◆ Assignment:
Reprint all records below exactly. No images.

Transcribed page contents:
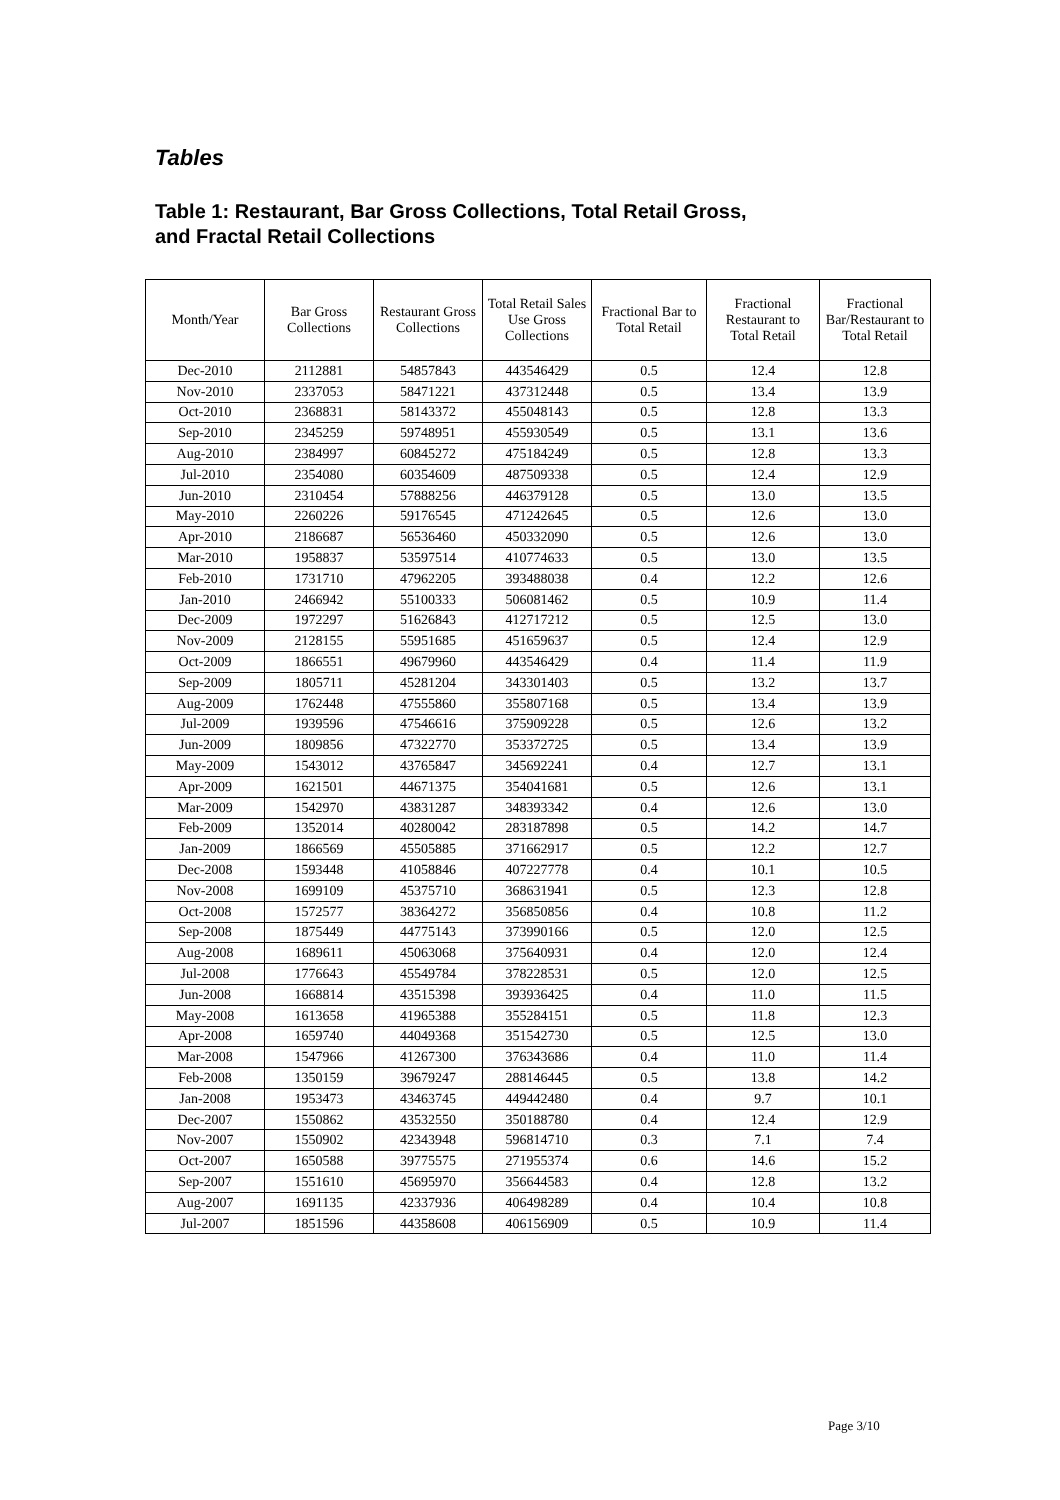Tables
Table 1: Restaurant, Bar Gross Collections, Total Retail Gross,
and Fractal Retail Collections
| Month/Year | Bar Gross Collections | Restaurant Gross Collections | Total Retail Sales Use Gross Collections | Fractional Bar to Total Retail | Fractional Restaurant to Total Retail | Fractional Bar/Restaurant to Total Retail |
| --- | --- | --- | --- | --- | --- | --- |
| Dec-2010 | 2112881 | 54857843 | 443546429 | 0.5 | 12.4 | 12.8 |
| Nov-2010 | 2337053 | 58471221 | 437312448 | 0.5 | 13.4 | 13.9 |
| Oct-2010 | 2368831 | 58143372 | 455048143 | 0.5 | 12.8 | 13.3 |
| Sep-2010 | 2345259 | 59748951 | 455930549 | 0.5 | 13.1 | 13.6 |
| Aug-2010 | 2384997 | 60845272 | 475184249 | 0.5 | 12.8 | 13.3 |
| Jul-2010 | 2354080 | 60354609 | 487509338 | 0.5 | 12.4 | 12.9 |
| Jun-2010 | 2310454 | 57888256 | 446379128 | 0.5 | 13.0 | 13.5 |
| May-2010 | 2260226 | 59176545 | 471242645 | 0.5 | 12.6 | 13.0 |
| Apr-2010 | 2186687 | 56536460 | 450332090 | 0.5 | 12.6 | 13.0 |
| Mar-2010 | 1958837 | 53597514 | 410774633 | 0.5 | 13.0 | 13.5 |
| Feb-2010 | 1731710 | 47962205 | 393488038 | 0.4 | 12.2 | 12.6 |
| Jan-2010 | 2466942 | 55100333 | 506081462 | 0.5 | 10.9 | 11.4 |
| Dec-2009 | 1972297 | 51626843 | 412717212 | 0.5 | 12.5 | 13.0 |
| Nov-2009 | 2128155 | 55951685 | 451659637 | 0.5 | 12.4 | 12.9 |
| Oct-2009 | 1866551 | 49679960 | 443546429 | 0.4 | 11.4 | 11.9 |
| Sep-2009 | 1805711 | 45281204 | 343301403 | 0.5 | 13.2 | 13.7 |
| Aug-2009 | 1762448 | 47555860 | 355807168 | 0.5 | 13.4 | 13.9 |
| Jul-2009 | 1939596 | 47546616 | 375909228 | 0.5 | 12.6 | 13.2 |
| Jun-2009 | 1809856 | 47322770 | 353372725 | 0.5 | 13.4 | 13.9 |
| May-2009 | 1543012 | 43765847 | 345692241 | 0.4 | 12.7 | 13.1 |
| Apr-2009 | 1621501 | 44671375 | 354041681 | 0.5 | 12.6 | 13.1 |
| Mar-2009 | 1542970 | 43831287 | 348393342 | 0.4 | 12.6 | 13.0 |
| Feb-2009 | 1352014 | 40280042 | 283187898 | 0.5 | 14.2 | 14.7 |
| Jan-2009 | 1866569 | 45505885 | 371662917 | 0.5 | 12.2 | 12.7 |
| Dec-2008 | 1593448 | 41058846 | 407227778 | 0.4 | 10.1 | 10.5 |
| Nov-2008 | 1699109 | 45375710 | 368631941 | 0.5 | 12.3 | 12.8 |
| Oct-2008 | 1572577 | 38364272 | 356850856 | 0.4 | 10.8 | 11.2 |
| Sep-2008 | 1875449 | 44775143 | 373990166 | 0.5 | 12.0 | 12.5 |
| Aug-2008 | 1689611 | 45063068 | 375640931 | 0.4 | 12.0 | 12.4 |
| Jul-2008 | 1776643 | 45549784 | 378228531 | 0.5 | 12.0 | 12.5 |
| Jun-2008 | 1668814 | 43515398 | 393936425 | 0.4 | 11.0 | 11.5 |
| May-2008 | 1613658 | 41965388 | 355284151 | 0.5 | 11.8 | 12.3 |
| Apr-2008 | 1659740 | 44049368 | 351542730 | 0.5 | 12.5 | 13.0 |
| Mar-2008 | 1547966 | 41267300 | 376343686 | 0.4 | 11.0 | 11.4 |
| Feb-2008 | 1350159 | 39679247 | 288146445 | 0.5 | 13.8 | 14.2 |
| Jan-2008 | 1953473 | 43463745 | 449442480 | 0.4 | 9.7 | 10.1 |
| Dec-2007 | 1550862 | 43532550 | 350188780 | 0.4 | 12.4 | 12.9 |
| Nov-2007 | 1550902 | 42343948 | 596814710 | 0.3 | 7.1 | 7.4 |
| Oct-2007 | 1650588 | 39775575 | 271955374 | 0.6 | 14.6 | 15.2 |
| Sep-2007 | 1551610 | 45695970 | 356644583 | 0.4 | 12.8 | 13.2 |
| Aug-2007 | 1691135 | 42337936 | 406498289 | 0.4 | 10.4 | 10.8 |
| Jul-2007 | 1851596 | 44358608 | 406156909 | 0.5 | 10.9 | 11.4 |
Page 3/10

◆ Result of this exercise:
Tables
Table 1: Restaurant, Bar Gross Collections, Total Retail Gross,
and Fractal Retail Collections
| Month/Year | Bar Gross Collections | Restaurant Gross Collections | Total Retail Sales Use Gross Collections | Fractional Bar to Total Retail | Fractional Restaurant to Total Retail | Fractional Bar/Restaurant to Total Retail |
| --- | --- | --- | --- | --- | --- | --- |
| Dec-2010 | 2112881 | 54857843 | 443546429 | 0.5 | 12.4 | 12.8 |
| Nov-2010 | 2337053 | 58471221 | 437312448 | 0.5 | 13.4 | 13.9 |
| Oct-2010 | 2368831 | 58143372 | 455048143 | 0.5 | 12.8 | 13.3 |
| Sep-2010 | 2345259 | 59748951 | 455930549 | 0.5 | 13.1 | 13.6 |
| Aug-2010 | 2384997 | 60845272 | 475184249 | 0.5 | 12.8 | 13.3 |
| Jul-2010 | 2354080 | 60354609 | 487509338 | 0.5 | 12.4 | 12.9 |
| Jun-2010 | 2310454 | 57888256 | 446379128 | 0.5 | 13.0 | 13.5 |
| May-2010 | 2260226 | 59176545 | 471242645 | 0.5 | 12.6 | 13.0 |
| Apr-2010 | 2186687 | 56536460 | 450332090 | 0.5 | 12.6 | 13.0 |
| Mar-2010 | 1958837 | 53597514 | 410774633 | 0.5 | 13.0 | 13.5 |
| Feb-2010 | 1731710 | 47962205 | 393488038 | 0.4 | 12.2 | 12.6 |
| Jan-2010 | 2466942 | 55100333 | 506081462 | 0.5 | 10.9 | 11.4 |
| Dec-2009 | 1972297 | 51626843 | 412717212 | 0.5 | 12.5 | 13.0 |
| Nov-2009 | 2128155 | 55951685 | 451659637 | 0.5 | 12.4 | 12.9 |
| Oct-2009 | 1866551 | 49679960 | 443546429 | 0.4 | 11.4 | 11.9 |
| Sep-2009 | 1805711 | 45281204 | 343301403 | 0.5 | 13.2 | 13.7 |
| Aug-2009 | 1762448 | 47555860 | 355807168 | 0.5 | 13.4 | 13.9 |
| Jul-2009 | 1939596 | 47546616 | 375909228 | 0.5 | 12.6 | 13.2 |
| Jun-2009 | 1809856 | 47322770 | 353372725 | 0.5 | 13.4 | 13.9 |
| May-2009 | 1543012 | 43765847 | 345692241 | 0.4 | 12.7 | 13.1 |
| Apr-2009 | 1621501 | 44671375 | 354041681 | 0.5 | 12.6 | 13.1 |
| Mar-2009 | 1542970 | 43831287 | 348393342 | 0.4 | 12.6 | 13.0 |
| Feb-2009 | 1352014 | 40280042 | 283187898 | 0.5 | 14.2 | 14.7 |
| Jan-2009 | 1866569 | 45505885 | 371662917 | 0.5 | 12.2 | 12.7 |
| Dec-2008 | 1593448 | 41058846 | 407227778 | 0.4 | 10.1 | 10.5 |
| Nov-2008 | 1699109 | 45375710 | 368631941 | 0.5 | 12.3 | 12.8 |
| Oct-2008 | 1572577 | 38364272 | 356850856 | 0.4 | 10.8 | 11.2 |
| Sep-2008 | 1875449 | 44775143 | 373990166 | 0.5 | 12.0 | 12.5 |
| Aug-2008 | 1689611 | 45063068 | 375640931 | 0.4 | 12.0 | 12.4 |
| Jul-2008 | 1776643 | 45549784 | 378228531 | 0.5 | 12.0 | 12.5 |
| Jun-2008 | 1668814 | 43515398 | 393936425 | 0.4 | 11.0 | 11.5 |
| May-2008 | 1613658 | 41965388 | 355284151 | 0.5 | 11.8 | 12.3 |
| Apr-2008 | 1659740 | 44049368 | 351542730 | 0.5 | 12.5 | 13.0 |
| Mar-2008 | 1547966 | 41267300 | 376343686 | 0.4 | 11.0 | 11.4 |
| Feb-2008 | 1350159 | 39679247 | 288146445 | 0.5 | 13.8 | 14.2 |
| Jan-2008 | 1953473 | 43463745 | 449442480 | 0.4 | 9.7 | 10.1 |
| Dec-2007 | 1550862 | 43532550 | 350188780 | 0.4 | 12.4 | 12.9 |
| Nov-2007 | 1550902 | 42343948 | 596814710 | 0.3 | 7.1 | 7.4 |
| Oct-2007 | 1650588 | 39775575 | 271955374 | 0.6 | 14.6 | 15.2 |
| Sep-2007 | 1551610 | 45695970 | 356644583 | 0.4 | 12.8 | 13.2 |
| Aug-2007 | 1691135 | 42337936 | 406498289 | 0.4 | 10.4 | 10.8 |
| Jul-2007 | 1851596 | 44358608 | 406156909 | 0.5 | 10.9 | 11.4 |
Page 3/10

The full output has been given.